Do few-shot examples close the gap? Add 3–5 worked examples directly in the prompt.
Is this a knowledge problem or a behavior problem? Knowledge gaps usually call for RAG, not fine-tuning. Behavior issues — tone, format, style — are what fine-tuning actually addresses.
Do you have 500+ high-quality labeled examples? Below that threshold, fine-tuning won't reliably outperform a good prompt.
Are you running this at a volume where the inference cost delta matters? Run the numbers.

If you get through all five and the answer still points to fine-tuning, you have a genuine use case. Most problems don't make it past step two.

Wrapping Up

The pattern I see most: someone spends a week building a fine-tuning pipeline, trains on 200 examples, and ends up with results that a 15-minute prompt engineering session would have matched. Fine-tuning is a real lever — it just works best after you've maxed out what prompt engineering can do and have the data volume to back it up.

Start with the prompt. Add examples.
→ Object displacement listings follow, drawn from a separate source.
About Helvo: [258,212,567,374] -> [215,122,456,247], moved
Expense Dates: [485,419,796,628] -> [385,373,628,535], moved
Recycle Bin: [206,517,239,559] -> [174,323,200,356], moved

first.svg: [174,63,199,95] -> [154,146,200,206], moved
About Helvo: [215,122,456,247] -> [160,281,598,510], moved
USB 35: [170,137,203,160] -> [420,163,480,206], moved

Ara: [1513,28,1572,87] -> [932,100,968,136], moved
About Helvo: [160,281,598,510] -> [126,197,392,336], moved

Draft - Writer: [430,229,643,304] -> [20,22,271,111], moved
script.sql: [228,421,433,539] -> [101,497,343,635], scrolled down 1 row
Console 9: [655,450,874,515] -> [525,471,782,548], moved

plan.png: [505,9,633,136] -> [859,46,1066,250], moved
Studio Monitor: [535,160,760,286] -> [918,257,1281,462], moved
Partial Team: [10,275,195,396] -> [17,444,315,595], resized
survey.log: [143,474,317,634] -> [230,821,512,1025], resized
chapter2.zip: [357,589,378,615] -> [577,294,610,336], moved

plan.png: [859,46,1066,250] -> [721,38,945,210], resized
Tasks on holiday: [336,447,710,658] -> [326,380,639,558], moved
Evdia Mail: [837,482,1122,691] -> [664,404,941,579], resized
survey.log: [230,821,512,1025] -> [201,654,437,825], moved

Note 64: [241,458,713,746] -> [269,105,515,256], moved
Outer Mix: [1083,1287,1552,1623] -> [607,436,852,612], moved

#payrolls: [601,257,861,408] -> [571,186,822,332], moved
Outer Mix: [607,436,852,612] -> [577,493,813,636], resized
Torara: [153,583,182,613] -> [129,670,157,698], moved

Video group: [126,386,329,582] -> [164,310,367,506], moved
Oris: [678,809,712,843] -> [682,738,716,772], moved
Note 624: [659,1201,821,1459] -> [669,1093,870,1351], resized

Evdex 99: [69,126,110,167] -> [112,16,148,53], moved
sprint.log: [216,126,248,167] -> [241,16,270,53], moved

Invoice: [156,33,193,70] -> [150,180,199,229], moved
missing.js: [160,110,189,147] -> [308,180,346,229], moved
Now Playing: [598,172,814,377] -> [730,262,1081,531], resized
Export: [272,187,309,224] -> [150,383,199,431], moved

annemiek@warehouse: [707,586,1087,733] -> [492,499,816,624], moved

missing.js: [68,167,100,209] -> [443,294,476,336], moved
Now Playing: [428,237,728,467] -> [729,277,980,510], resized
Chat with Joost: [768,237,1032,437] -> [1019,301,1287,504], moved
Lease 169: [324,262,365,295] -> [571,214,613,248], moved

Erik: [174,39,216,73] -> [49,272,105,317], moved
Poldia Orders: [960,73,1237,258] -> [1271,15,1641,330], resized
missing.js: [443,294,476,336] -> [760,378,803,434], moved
If you're still hitting a ceiling after that, check whether your problem fits the fine-tuning profile: consistent narrow task, high volume, proprietary style or vocabulary, hard latency constraints.

One more thing worth knowing: if the issue is domain vocabulary or knowledge gaps, embeddings-based retrieval (RAG) often beats fine-tuning at a fraction of the cost — and keeps your knowledge base updatable without rerunning training jobs.